Essentially you can't. Backblaze doesn't allow you to backup NAS[1], and as the devices in question can't run the backblaze software, you can't pay for them as separate computers.

[1]: http://www.backblaze.com/help.html#nas


Thanks for this answer! (Indeed it would have been too good to be true).

BTW I just installed Tarsnap on the ReadyNAS NV+, it works! It's really slow because the CPU on the NV+ is quite lame, but for simple text files it's fantastic and creates peace of mind.


Where is the native Linux client?


This is why I use CrashPlan. Not just Linux, but my Nexenta machine as well (Solaris kernel - though it takes some tweaking), which comes in handy as it's running my NAS (zfs).


"Won’t users store more data in the future? Yes. Users have been creating more data since people started chiseling stone tablets. We are sure users will store more data in the future."

haha...


This link is spam. And not the delicious, meat in a can kind.


Not sure why you'd say that. I just wanted to open a discussion on the future and viability of online backup companies like Backblaze, Mozy... I'm sure a lot of HN readers use such a service and have an opinion about it.


I'm unsure why Google doesn't hop into the space with their incredible infrastructure and talent pool. A tab in my Gmail (Like Documents, Calender, etc) with Backup, would be ridiculously nice. You also can't have much faith if you believe Google would be unreliable in the future as a viable backup partner.

Mozy seems to be doing well, but has lost of Director / VP level candidates. Interested to hear about others options in online backup, and a "startup" especially in regards to the low-pricing / unlimited speak screams caution.

Edit: Just interesting on Backblaze and a failed M&A.

"At this point in the story, the Backblaze team is thinking about how to reach out to potential buyers.

Spamming every person at every company was not an option as we wanted this process to remain confidential. Fortunately for sellers, every legitimate potential strategic buyer has dedicated resources for M&A. Usually it's a primary function of the corporate development group, although sometimes it's business development or finance (under the CFO). " http://www.horizonpartners.com/article/things-fall-apart-par...


Saw this link, read up a bit, and then I decided to sign up for Backblaze. It wasn't until I went to download their software on my Mac OS X Server 10.5 box that the website alerted me that it isn't compatible with PPC machines (although it does support 10.5 on Intel machines).

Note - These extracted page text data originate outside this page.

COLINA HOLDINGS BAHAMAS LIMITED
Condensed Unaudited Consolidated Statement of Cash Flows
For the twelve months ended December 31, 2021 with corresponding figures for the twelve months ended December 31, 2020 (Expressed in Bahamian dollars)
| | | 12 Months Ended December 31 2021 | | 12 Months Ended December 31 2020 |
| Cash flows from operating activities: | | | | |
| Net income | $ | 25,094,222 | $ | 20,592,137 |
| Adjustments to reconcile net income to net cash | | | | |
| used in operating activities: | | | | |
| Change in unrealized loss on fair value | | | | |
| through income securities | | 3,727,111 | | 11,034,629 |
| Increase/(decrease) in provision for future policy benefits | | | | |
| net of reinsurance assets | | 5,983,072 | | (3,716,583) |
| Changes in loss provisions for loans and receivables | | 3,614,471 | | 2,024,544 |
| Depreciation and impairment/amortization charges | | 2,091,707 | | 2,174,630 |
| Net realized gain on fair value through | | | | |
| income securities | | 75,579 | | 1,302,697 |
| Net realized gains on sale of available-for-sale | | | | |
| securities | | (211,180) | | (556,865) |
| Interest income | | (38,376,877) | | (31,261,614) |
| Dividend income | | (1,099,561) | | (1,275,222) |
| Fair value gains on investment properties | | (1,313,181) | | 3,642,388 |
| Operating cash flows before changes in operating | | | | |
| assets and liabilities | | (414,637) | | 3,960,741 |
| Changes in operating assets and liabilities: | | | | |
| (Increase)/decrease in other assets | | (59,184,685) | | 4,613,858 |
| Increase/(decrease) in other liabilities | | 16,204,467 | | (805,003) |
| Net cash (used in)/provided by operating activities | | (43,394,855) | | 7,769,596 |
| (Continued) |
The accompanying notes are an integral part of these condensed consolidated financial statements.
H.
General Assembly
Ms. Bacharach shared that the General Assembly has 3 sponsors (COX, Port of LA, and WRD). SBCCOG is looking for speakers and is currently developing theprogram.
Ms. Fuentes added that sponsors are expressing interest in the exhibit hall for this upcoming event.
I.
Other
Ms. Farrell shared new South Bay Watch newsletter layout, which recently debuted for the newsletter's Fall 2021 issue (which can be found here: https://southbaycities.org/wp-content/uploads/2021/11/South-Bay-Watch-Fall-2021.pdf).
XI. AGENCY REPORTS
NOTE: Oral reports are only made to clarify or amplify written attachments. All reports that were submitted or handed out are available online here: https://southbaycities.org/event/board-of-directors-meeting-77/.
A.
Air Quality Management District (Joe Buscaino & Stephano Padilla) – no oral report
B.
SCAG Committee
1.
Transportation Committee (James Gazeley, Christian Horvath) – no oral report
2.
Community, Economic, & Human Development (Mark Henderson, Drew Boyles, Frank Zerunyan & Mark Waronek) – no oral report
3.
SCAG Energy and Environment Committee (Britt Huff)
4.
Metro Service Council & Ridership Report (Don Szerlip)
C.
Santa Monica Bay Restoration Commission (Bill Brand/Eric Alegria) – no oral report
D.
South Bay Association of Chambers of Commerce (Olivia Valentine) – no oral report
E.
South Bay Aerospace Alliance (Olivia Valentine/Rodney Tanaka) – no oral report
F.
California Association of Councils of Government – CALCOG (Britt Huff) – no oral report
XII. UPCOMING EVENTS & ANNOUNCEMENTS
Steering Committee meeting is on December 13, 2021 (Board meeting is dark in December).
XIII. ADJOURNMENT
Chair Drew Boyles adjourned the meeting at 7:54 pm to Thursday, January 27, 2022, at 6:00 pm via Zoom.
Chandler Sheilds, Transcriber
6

Very annoyed. Cancelled order.


Very annoyed? Hasn't the tide turned enough that you have to be looking for affirmative evidence that a company DOES support PPC at this point, rather than assuming they do until told otherwise?


Why the -1?

And why shouldn't I be annoyed? It didn't tell me I couldn't use their software until after I had paid them money.


Same thing happened to me when I signed up for their service on my Commodore 64.

:(

Why didn't they tell me up front they don't support Commodore 64s?


Your C64 runs Mac OS X 10.5? Neat.


The system requirements say "Intel Mac". How much clearer would you expect them to be? Just ask for a refund and take it as a lesson to read reqs before software purchases.